WHAT NEEDS TO BE DONE:
Present the lines below as a numbered list, skipping any blank lines and omitting the pictures.

A block of data:

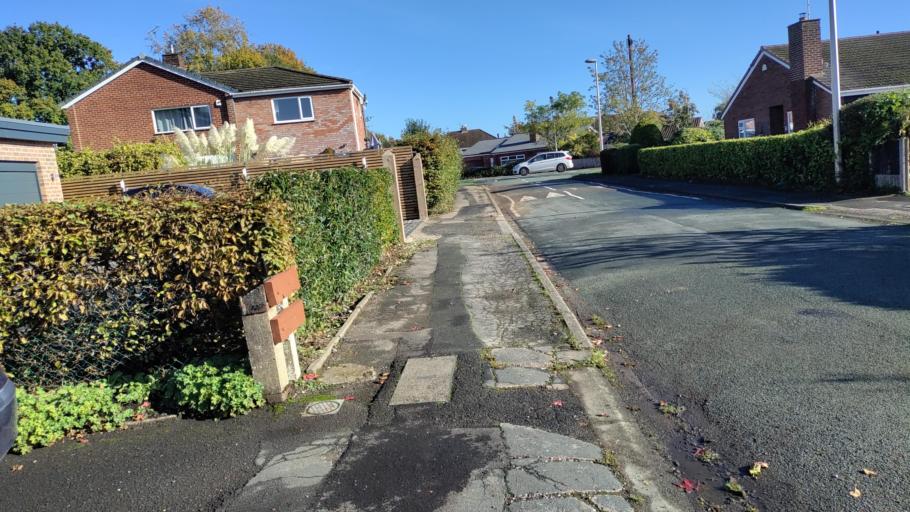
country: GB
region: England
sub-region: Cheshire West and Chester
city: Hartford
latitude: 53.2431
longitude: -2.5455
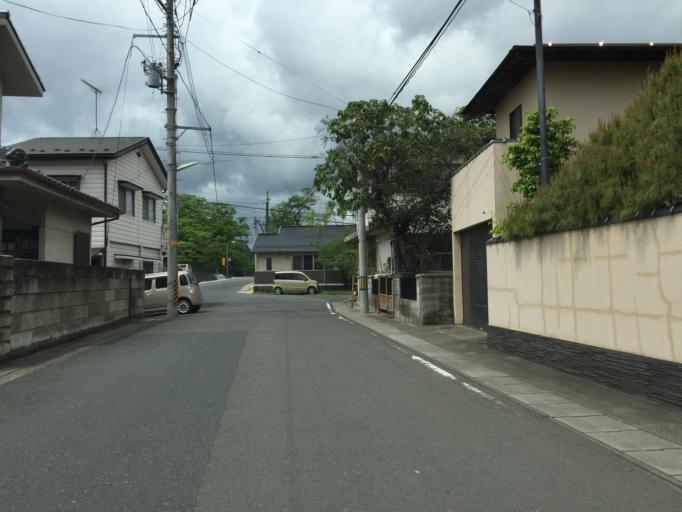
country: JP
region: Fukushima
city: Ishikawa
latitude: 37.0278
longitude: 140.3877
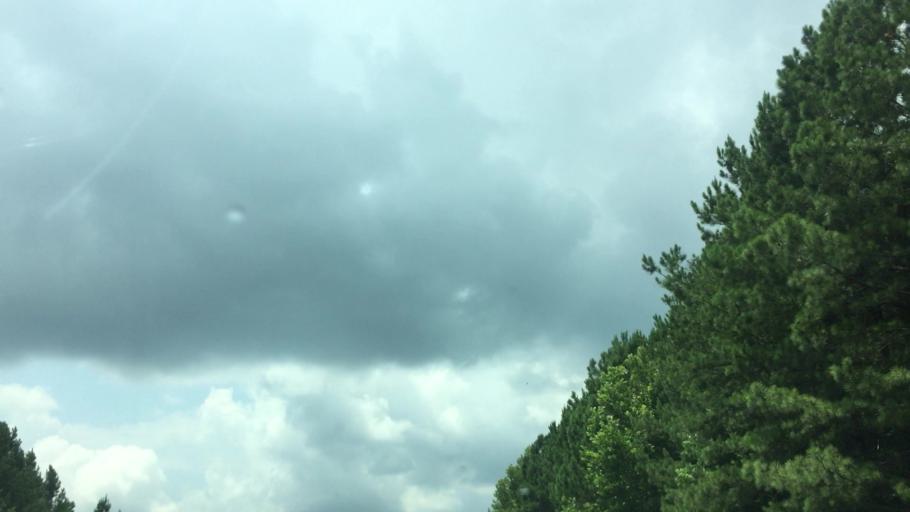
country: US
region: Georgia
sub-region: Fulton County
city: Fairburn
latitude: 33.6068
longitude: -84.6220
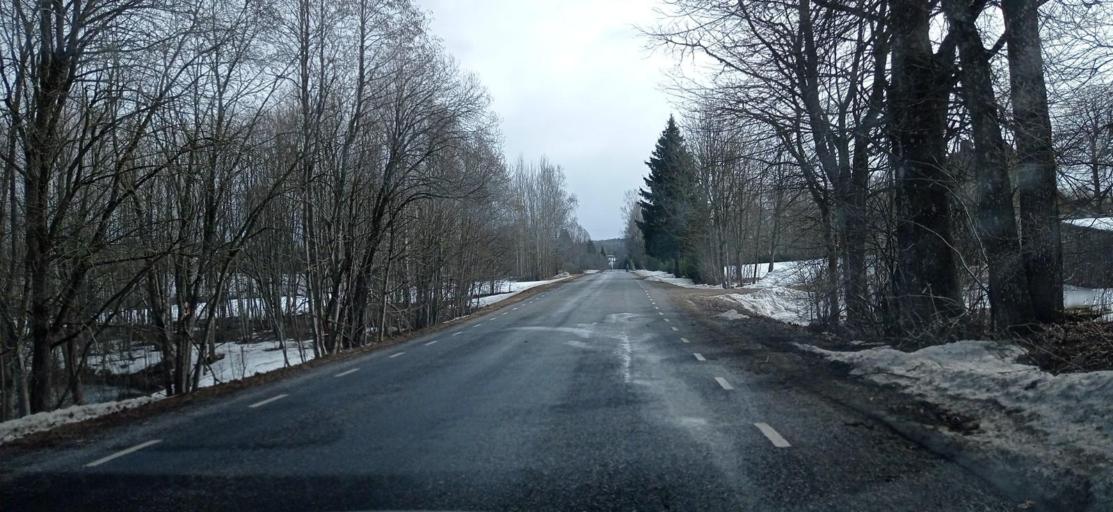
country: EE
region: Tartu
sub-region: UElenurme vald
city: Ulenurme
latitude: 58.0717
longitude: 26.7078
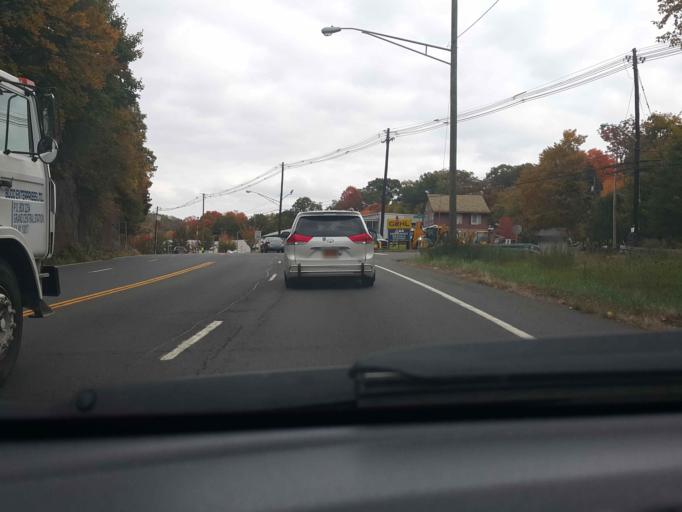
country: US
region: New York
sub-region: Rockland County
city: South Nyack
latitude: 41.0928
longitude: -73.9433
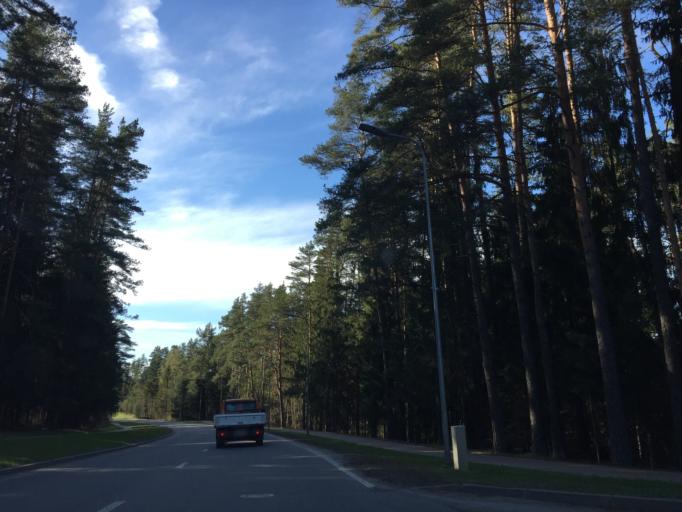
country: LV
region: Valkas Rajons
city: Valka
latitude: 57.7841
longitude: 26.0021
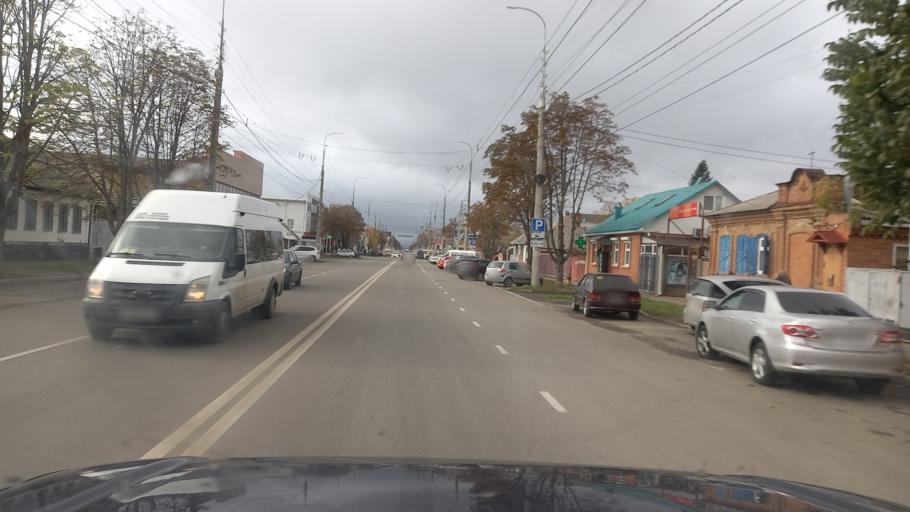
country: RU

EXERCISE RESULT:
1. country: GB
2. region: England
3. sub-region: Cheshire West and Chester
4. city: Hartford
5. latitude: 53.2431
6. longitude: -2.5455
7. country: JP
8. region: Fukushima
9. city: Ishikawa
10. latitude: 37.0278
11. longitude: 140.3877
12. country: US
13. region: Georgia
14. sub-region: Fulton County
15. city: Fairburn
16. latitude: 33.6068
17. longitude: -84.6220
18. country: EE
19. region: Tartu
20. sub-region: UElenurme vald
21. city: Ulenurme
22. latitude: 58.0717
23. longitude: 26.7078
24. country: US
25. region: New York
26. sub-region: Rockland County
27. city: South Nyack
28. latitude: 41.0928
29. longitude: -73.9433
30. country: LV
31. region: Valkas Rajons
32. city: Valka
33. latitude: 57.7841
34. longitude: 26.0021
35. country: RU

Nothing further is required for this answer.